TASK OBJECTIVE => Copy out each line below containing "vaatteet".

INPUT =>

══════════

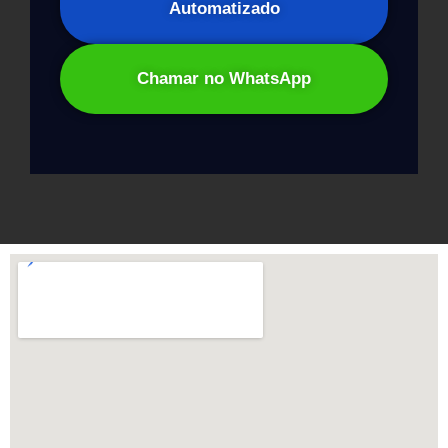
Automatizado
Chamar no WhatsApp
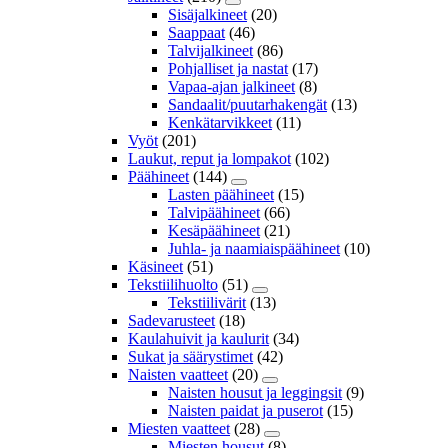
Sisäjalkineet
(20)
Saappaat
(46)
Talvijalkineet
(86)
Pohjalliset ja nastat
(17)
Vapaa-ajan jalkineet
(8)
Sandaalit/puutarhakengät
(13)
Kenkätarvikkeet
(11)
Vyöt
(201)
Laukut, reput ja lompakot
(102)
Päähineet
(144)
Lasten päähineet
(15)
Talvipäähineet
(66)
Kesäpäähineet
(21)
Juhla- ja naamiaispäähineet
(10)
Käsineet
(51)
Tekstiilihuolto
(51)
Tekstiilivärit
(13)
Sadevarusteet
(18)
Kaulahuivit ja kaulurit
(34)
Sukat ja säärystimet
(42)
Naisten vaatteet
(20)
Naisten housut ja leggingsit
(9)
Naisten paidat ja puserot
(15)
Miesten vaatteet
(28)
Miesten housut
(8)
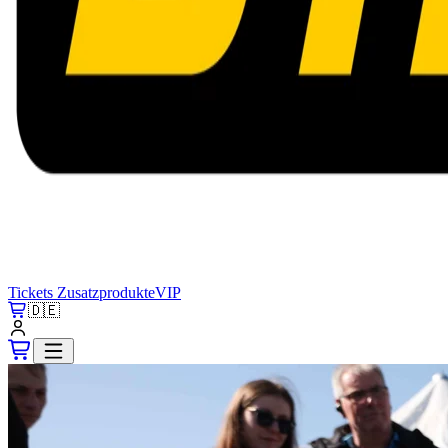
Tickets
Zusatzprodukte
VIP
🇩🇪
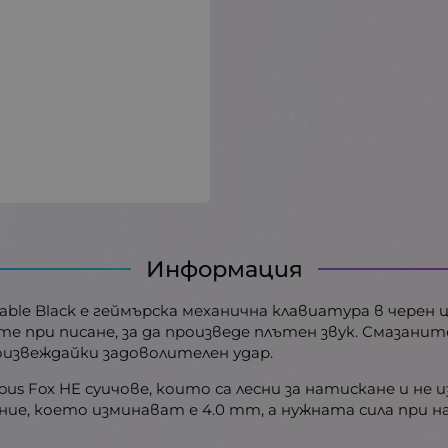
Информация
pable Black е геймърска механична клавиатура в черен 
 при писане, за да произведе плътен звук. Смазани
роизвеждайки задоволителен удар.
us Fox HE суичове, които са лесни за натискане и не
ние, което изминават е 4.0 mm, а нужната сила при н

══════════

RESPONSE BOX =>
Naisten vaatteet
Miesten vaatteet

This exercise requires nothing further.